::: MATERIAL FOR THIS EXERCISE :::
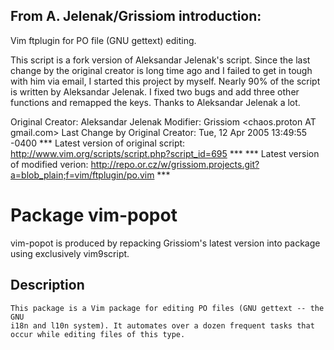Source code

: ## From A. Jelenak/Grissiom introduction:
Vim ftplugin for PO file (GNU gettext) editing.

This script is a fork version of Aleksandar Jelenak's script. Since the
last change by the original creator is long time ago and I failed to get in
tough with him via email, I started this project by myself. Nearly 90% of
the script is written by Aleksandar Jelenak. I fixed two bugs and add three
other functions and remapped the keys. Thanks to Aleksandar Jelenak a lot.

Original Creator:	Aleksandar Jelenak <ajelenak AT yahoo.com>
Modifier: Grissiom <chaos.proton AT gmail.com>
Last Change by Original Creator:	Tue, 12 Apr 2005 13:49:55 -0400
*** Latest version of original script: http://www.vim.org/scripts/script.php?script_id=695 ***
*** Latest version of modified verion:
http://repo.or.cz/w/grissiom.projects.git?a=blob_plain;f=vim/ftplugin/po.vim ***

# Package vim-popot

vim-popot is produced by repacking Grissiom's latest version into package using exclusively vim9script.

## Description
    This package is a Vim package for editing PO files (GNU gettext -- the GNU
    i18n and l10n system). It automates over a dozen frequent tasks that
    occur while editing files of this type.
:::
_GOAL OF THE EXERCISE_
Using the records above, set down exactly the lines from the one with "This script is" through the one with "Modifier: Grissiom <chaos.proton", inclusive, and nothing more.

_SOLUTION TO THE PROBLEM_
This script is a fork version of Aleksandar Jelenak's script. Since the
last change by the original creator is long time ago and I failed to get in
tough with him via email, I started this project by myself. Nearly 90% of
the script is written by Aleksandar Jelenak. I fixed two bugs and add three
other functions and remapped the keys. Thanks to Aleksandar Jelenak a lot.

Original Creator:	Aleksandar Jelenak <ajelenak AT yahoo.com>
Modifier: Grissiom <chaos.proton AT gmail.com>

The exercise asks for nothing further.